Does my hon. Friend agree that the Bank of England and the Treasury have a duty to talk this country up, not talk it down, and to ensure that, when they talk about investment versus disinvestment, they do not make up terrible numbers, as a continuity of project fear, when the Bank said that Brexit would mean a loss of jobs, growth and tax revenue, particularly non-domicile tax revenue? We have seen that that is not the case, with the lowest unemployment for 40 years and continued strong growth. It is wrong for the Bank to carry on saying such things, as it has today.
I will be more than happy to invite Treasury officials and Mark Carney to the end of days party that it seems I will be throwing for my hon. Friend and my right hon. Friend the Member for Broxtowe (Anna Soubry).

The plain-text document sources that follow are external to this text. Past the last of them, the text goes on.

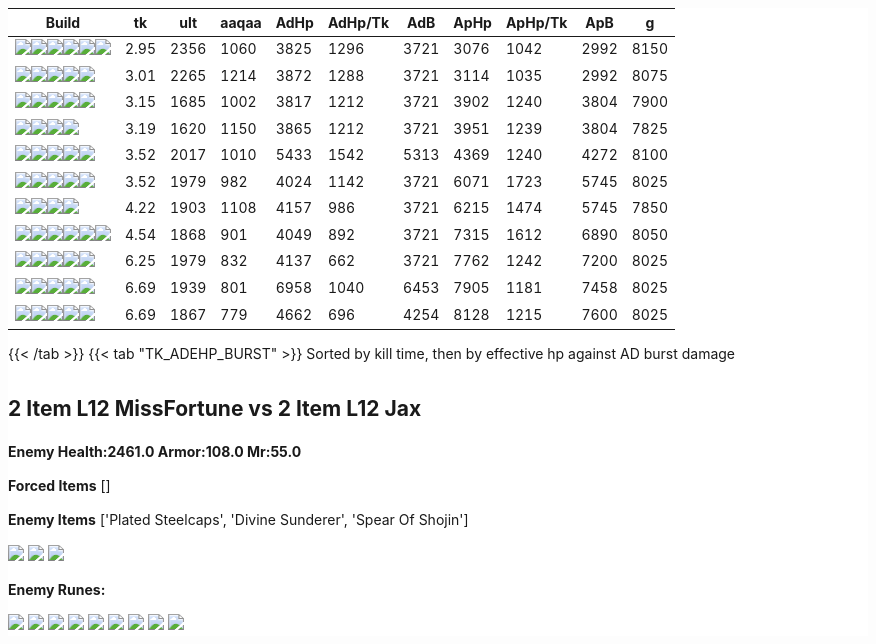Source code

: 



 Build |tk|ult|aaqaa|AdHp|AdHp/Tk|AdB|ApHp|ApHp/Tk|ApB|g
-|-|-|-|-|-|-|-|-|-|-
![](/item/6672.png)![](/item/6691.png)![](/item/1053.png)![](/item/1055.png)![](/item/1036.png)![](/item/1036.png)|2.95|2356|1060|3825|1296|3721|3076|1042|2992|8150
![](/item/3153.png)![](/item/6691.png)![](/item/1055.png)![](/item/1037.png)![](/item/1036.png)|3.01|2265|1214|3872|1288|3721|3114|1035|2992|8075
![](/item/6672.png)![](/item/3091.png)![](/item/1053.png)![](/item/1055.png)![](/item/1036.png)|3.15|1685|1002|3817|1212|3721|3902|1240|3804|7900
![](/item/3153.png)![](/item/3091.png)![](/item/1055.png)![](/item/1037.png)|3.19|1620|1150|3865|1212|3721|3951|1239|3804|7825
![](/item/6672.png)![](/item/6673.png)![](/item/1055.png)![](/item/1038.png)![](/item/1036.png)|3.52|2017|1010|5433|1542|5313|4369|1240|4272|8100
![](/item/6672.png)![](/item/3156.png)![](/item/1053.png)![](/item/1055.png)![](/item/1037.png)|3.52|1979|982|4024|1142|3721|6071|1723|5745|8025
![](/item/3153.png)![](/item/3156.png)![](/item/1055.png)![](/item/1038.png)|4.22|1903|1108|4157|986|3721|6215|1474|5745|7850
![](/item/3091.png)![](/item/3156.png)![](/item/1053.png)![](/item/1055.png)![](/item/1036.png)![](/item/1036.png)|4.54|1868|901|4049|892|3721|7315|1612|6890|8050
![](/item/3156.png)![](/item/3139.png)![](/item/1053.png)![](/item/1055.png)![](/item/1037.png)|6.25|1979|832|4137|662|3721|7762|1242|7200|8025
![](/item/3156.png)![](/item/3026.png)![](/item/1053.png)![](/item/1055.png)![](/item/1037.png)|6.69|1939|801|6958|1040|6453|7905|1181|7458|8025
![](/item/3156.png)![](/item/6035.png)![](/item/1053.png)![](/item/1055.png)![](/item/1037.png)|6.69|1867|779|4662|696|4254|8128|1215|7600|8025
{{< /tab >}}
{{< tab "TK_ADEHP_BURST" >}}
Sorted by kill time, then by effective hp against AD burst damage
## 2 Item L12 MissFortune vs 2 Item L12 Jax

**Enemy Health:2461.0 Armor:108.0 Mr:55.0**


**Forced Items** []








**Enemy Items** ['Plated Steelcaps', 'Divine Sunderer', 'Spear Of Shojin']





![](/item/3047.png)
![](/item/6632.png)
![](/item/3161.png)



**Enemy Runes:**





![](/Styles/Resolve/GraspOfTheUndying/GraspOfTheUndying.png)
![](/Styles/Resolve/Demolish/Demolish.png)
![](/Styles/Resolve/BonePlating/BonePlating.png)
![](/Styles/Sorcery/Unflinching/Unflinching.png)
![](/Styles/Inspiration/MagicalFootwear/MagicalFootwear.png)
![](/Styles/Inspiration/BiscuitDelivery/BiscuitDelivery.png)
![](/StatMods/StatModsAttackSpeedIcon.png)
![](/StatMods/StatModsArmorIcon.png)
![](/StatMods/StatModsHealthScalingIcon.png)
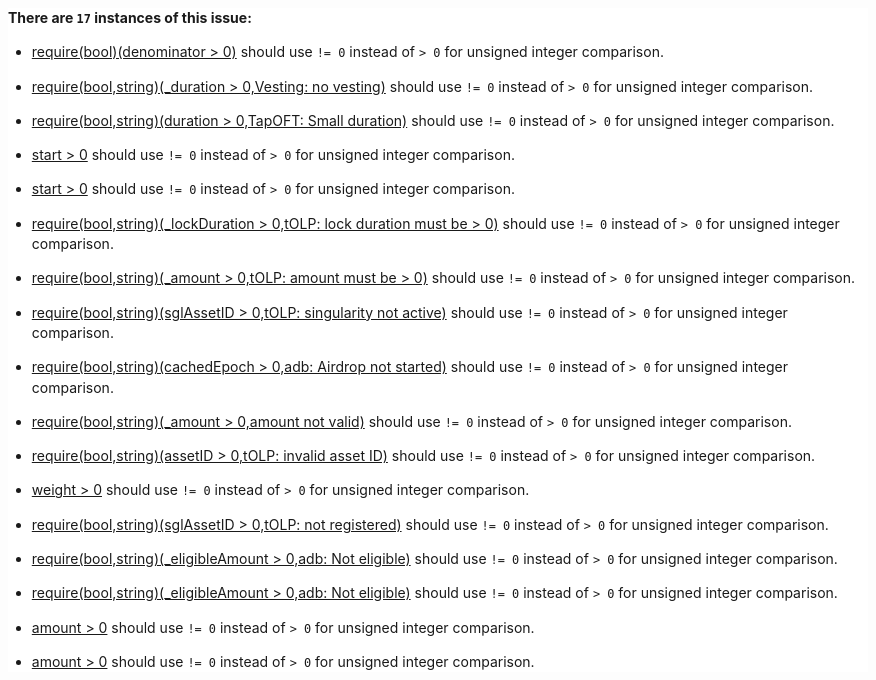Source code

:**There are `17` instances of this issue:**

- [require(bool)(denominator > 0)](/tap-token-audit/contracts/twAML.sol#L12) should use `!= 0` instead of `> 0` for unsigned integer comparison.

- [require(bool,string)(\_duration > 0,Vesting: no vesting)](/tap-token-audit/contracts/Vesting.sol#L68) should use `!= 0` instead of `> 0` for unsigned integer comparison.

- [require(bool,string)(duration > 0,TapOFT: Small duration)](/tap-token-audit/contracts/tokens/BaseTapOFT.sol#L104) should use `!= 0` instead of `> 0` for unsigned integer comparison.

- [start > 0](/tap-token-audit/contracts/Vesting.sol#L131) should use `!= 0` instead of `> 0` for unsigned integer comparison.

- [start > 0](/tap-token-audit/contracts/Vesting.sol#L152) should use `!= 0` instead of `> 0` for unsigned integer comparison.

- [require(bool,string)(\_lockDuration > 0,tOLP: lock duration must be > 0)](/tap-token-audit/contracts/options/TapiocaOptionLiquidityProvision.sol#L177) should use `!= 0` instead of `> 0` for unsigned integer comparison.

- [require(bool,string)(\_amount > 0,tOLP: amount must be > 0)](/tap-token-audit/contracts/options/TapiocaOptionLiquidityProvision.sol#L178) should use `!= 0` instead of `> 0` for unsigned integer comparison.

- [require(bool,string)(sglAssetID > 0,tOLP: singularity not active)](/tap-token-audit/contracts/options/TapiocaOptionLiquidityProvision.sol#L181) should use `!= 0` instead of `> 0` for unsigned integer comparison.

- [require(bool,string)(cachedEpoch > 0,adb: Airdrop not started)](/tap-token-audit/contracts/option-airdrop/AirdropBroker.sol#L203) should use `!= 0` instead of `> 0` for unsigned integer comparison.

- [require(bool,string)(\_amount > 0,amount not valid)](/tap-token-audit/contracts/tokens/TapOFT.sol#L222) should use `!= 0` instead of `> 0` for unsigned integer comparison.

- [require(bool,string)(assetID > 0,tOLP: invalid asset ID)](/tap-token-audit/contracts/options/TapiocaOptionLiquidityProvision.sol#L281) should use `!= 0` instead of `> 0` for unsigned integer comparison.

- [weight > 0](/tap-token-audit/contracts/options/TapiocaOptionLiquidityProvision.sol#L288) should use `!= 0` instead of `> 0` for unsigned integer comparison.

- [require(bool,string)(sglAssetID > 0,tOLP: not registered)](/tap-token-audit/contracts/options/TapiocaOptionLiquidityProvision.sol#L301) should use `!= 0` instead of `> 0` for unsigned integer comparison.

- [require(bool,string)(\_eligibleAmount > 0,adb: Not eligible)](/tap-token-audit/contracts/option-airdrop/AirdropBroker.sol#L392) should use `!= 0` instead of `> 0` for unsigned integer comparison.

- [require(bool,string)(\_eligibleAmount > 0,adb: Not eligible)](/tap-token-audit/contracts/option-airdrop/AirdropBroker.sol#L467) should use `!= 0` instead of `> 0` for unsigned integer comparison.

- [amount > 0](/tap-token-audit/contracts/governance/twTAP.sol#L489) should use `!= 0` instead of `> 0` for unsigned integer comparison.

- [amount > 0](/tap-token-audit/contracts/governance/twTAP.sol#L511) should use `!= 0` instead of `> 0` for unsigned integer comparison.
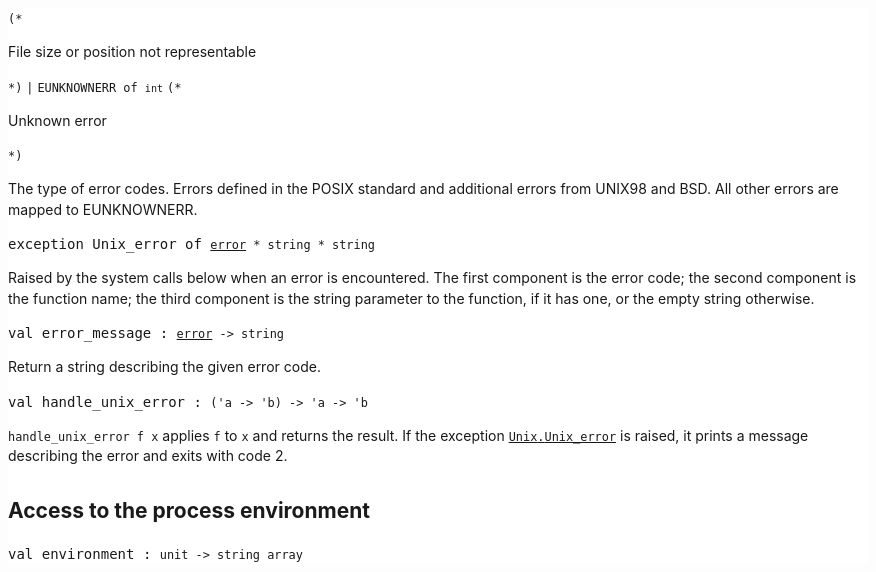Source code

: <td class="typefieldcomment" align="left" valign="top"><code>(*</code></td><td class="typefieldcomment" align="left" valign="top"><div class="info ">
<div class="info-desc">
<p>File size or position not representable</p>
</div>
</div>
</td><td class="typefieldcomment" align="left" valign="bottom"><code>*)</code></td>
</tr>
<tr>
<td align="left" valign="top">
<code><span class="keyword">|</span></code></td>
<td align="left" valign="top">
<code><span id="TYPEELTerror.EUNKNOWNERR"><span class="constructor">EUNKNOWNERR</span></span> <span class="keyword">of</span> <code class="type">int</code></code></td>
<td class="typefieldcomment" align="left" valign="top"><code>(*</code></td><td class="typefieldcomment" align="left" valign="top"><div class="info ">
<div class="info-desc">
<p>Unknown error</p>
</div>
</div>
</td><td class="typefieldcomment" align="left" valign="bottom"><code>*)</code></td>
</tr></tbody></table>

<div class="info ">
<div class="info-desc">
<p>The type of error codes.
   Errors defined in the POSIX standard
   and additional errors from UNIX98 and BSD.
   All other errors are mapped to EUNKNOWNERR.</p>
</div>
</div>


<pre><span id="EXCEPTIONUnix_error"><span class="keyword">exception</span> Unix_error</span> <span class="keyword">of</span> <code class="type"><a href="Unix.html#TYPEerror">error</a> * string * string</code></pre>
<div class="info ">
<div class="info-desc">
<p>Raised by the system calls below when an error is encountered.
   The first component is the error code; the second component
   is the function name; the third component is the string parameter
   to the function, if it has one, or the empty string otherwise.</p>
</div>
</div>

<pre><span id="VALerror_message"><span class="keyword">val</span> error_message</span> : <code class="type"><a href="Unix.html#TYPEerror">error</a> -&gt; string</code></pre><div class="info ">
<div class="info-desc">
<p>Return a string describing the given error code.</p>
</div>
</div>

<pre><span id="VALhandle_unix_error"><span class="keyword">val</span> handle_unix_error</span> : <code class="type">('a -&gt; 'b) -&gt; 'a -&gt; 'b</code></pre><div class="info ">
<div class="info-desc">
<p><code class="code">handle_unix_error&nbsp;f&nbsp;x</code> applies <code class="code">f</code> to <code class="code">x</code> and returns the result.
   If the exception <a href="Unix.html#EXCEPTIONUnix_error"><code class="code"><span class="constructor">Unix</span>.<span class="constructor">Unix_error</span></code></a> is raised, it prints a message
   describing the error and exits with code 2.</p>
</div>
</div>
<h2 id="1_Accesstotheprocessenvironment">Access to the process environment</h2>
<pre><span id="VALenvironment"><span class="keyword">val</span> environment</span> : <code class="type">unit -&gt; string array</code></pre><div class="info ">
<div class="info-desc">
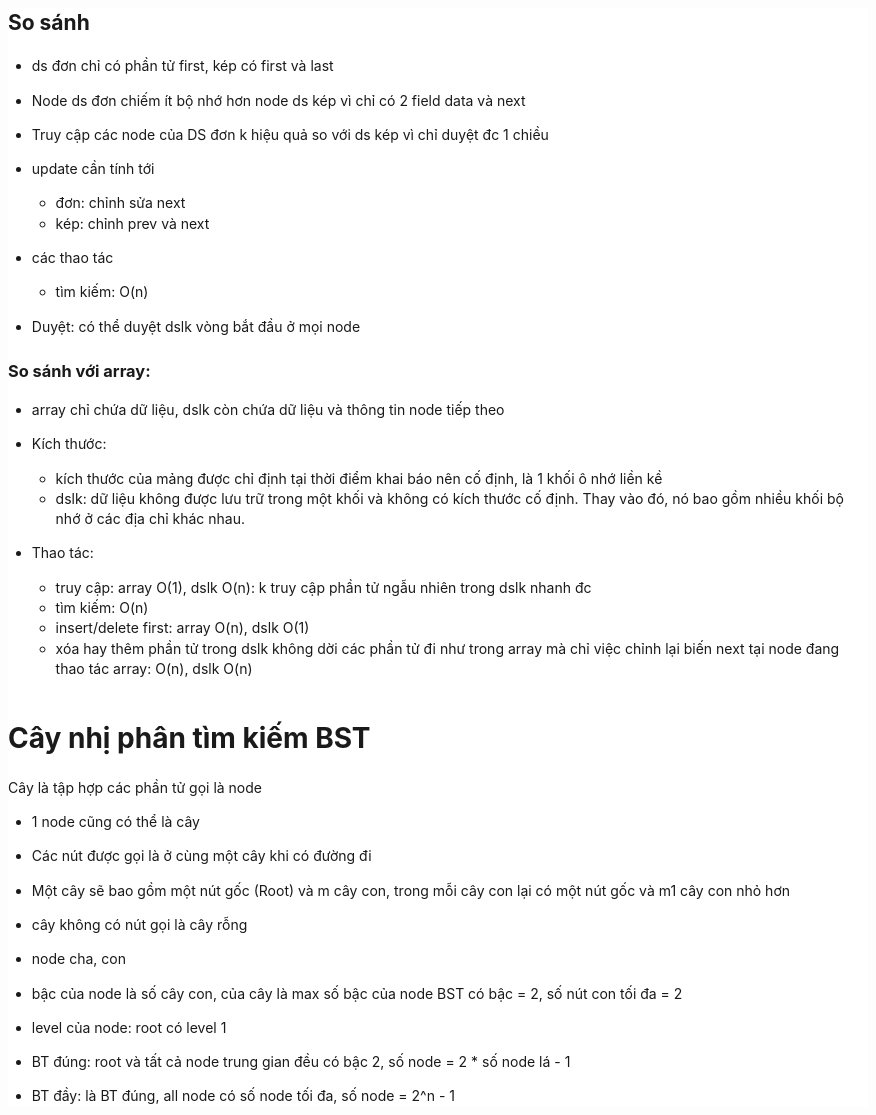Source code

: 

## So sánh
- ds đơn chỉ có phần tử first, kép có first và last
- Node ds đơn chiếm ít bộ nhớ hơn node ds kép vì chỉ có 2 field data và next

- Truy cập các node của DS đơn k hiệu quả so với ds kép vì chỉ duyệt đc 1 chiều

- update cần tính tới
    + đơn: chỉnh sửa next
    + kép: chỉnh prev và next

- các thao tác
    + tìm kiếm: O(n)

- Duyệt: có thể duyệt dslk vòng bắt đầu ở mọi node

### So sánh với array:

- array chỉ chứa dữ liệu, dslk còn chứa dữ liệu và thông tin node tiếp theo

- Kích thước:
    + kích thước của mảng được chỉ định tại thời điểm khai báo nên cố định, là 1 khối ô nhớ liền kề
    + dslk: dữ liệu không được lưu trữ trong một khối và không có kích thước cố định. Thay vào đó, nó bao gồm nhiều khối bộ nhớ ở các địa chỉ khác nhau.


- Thao tác:
    + truy cập: array O(1), dslk O(n): k truy cập phần tử ngẫu nhiên trong dslk nhanh đc
    + tìm kiếm: O(n)
    + insert/delete first: array O(n), dslk O(1)
    + xóa hay thêm phần tử trong dslk không dời các phần tử đi như trong array mà chỉ việc chỉnh lại biến next tại node đang thao tác
        array: O(n), dslk O(n)


# Cây nhị phân tìm kiếm BST

Cây là tập hợp các phần tử gọi là node

- 1 node cũng có thể là cây
- Các nút được gọi là ở cùng một cây khi có đường đi
- Một cây sẽ bao gồm một nút gốc (Root) và m cây con, trong mỗi cây con lại có một nút gốc và m1 cây con nhỏ hơn
- cây không có nút gọi là cây rỗng

- node cha, con

- bậc của node là số cây con, của cây là max số bậc của node
    BST có bậc = 2, số nút con tối đa = 2

- level của node:
    root có level 1

- BT đúng: root và tất cả node trung gian đều có bậc 2, số node = 2 * số node lá - 1

- BT đầy: là BT đúng, all node có số node tối đa, số node = 2^n - 1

We can sit down to discuss such things, sharing my beautifully aged claret—[Interruption.]. Or indeed some wine from the constituency of my hon. Friend the Member for Wealden (Ms Ghani), which produces some fantastic wine. We will discuss the implications for the British economy of fear-mongering.
We are debating a new clause that suggests that, within 15 months of passing the Bill, there should be another review. Fifteen months would be February 2019, a month before Brexit. Financial services companies are already having to rethink their operations to cope with Brexit. Does my hon. Friend agree that the new clause is a distraction that the sector does not need and that the sector contributes more than £70 billion in tax to the UK economy, which we want to keep?
My hon. Friend is spot on. I cannot help but think that new clause 1 is more to do with Labour Members feeling that they need to table revised clauses because they do not know what to say. A call for a review of this kind invariably occurs when people are not sure what to say.
Mr Speaker, you will be disheartened to hear that I am about to conclude my comments. I strongly urge Members on both sides of the House to reject the new clause. We should do everything we can to send a positive message to businesses currently in the UK, to businesses that may think about coming to the UK and to business people who are deciding where they will domicile and to pay tax. We need to let them know that the UK is open, ready to do business and welcomes business people, as long as they pay their fair share in tax and help to support the public services that we value.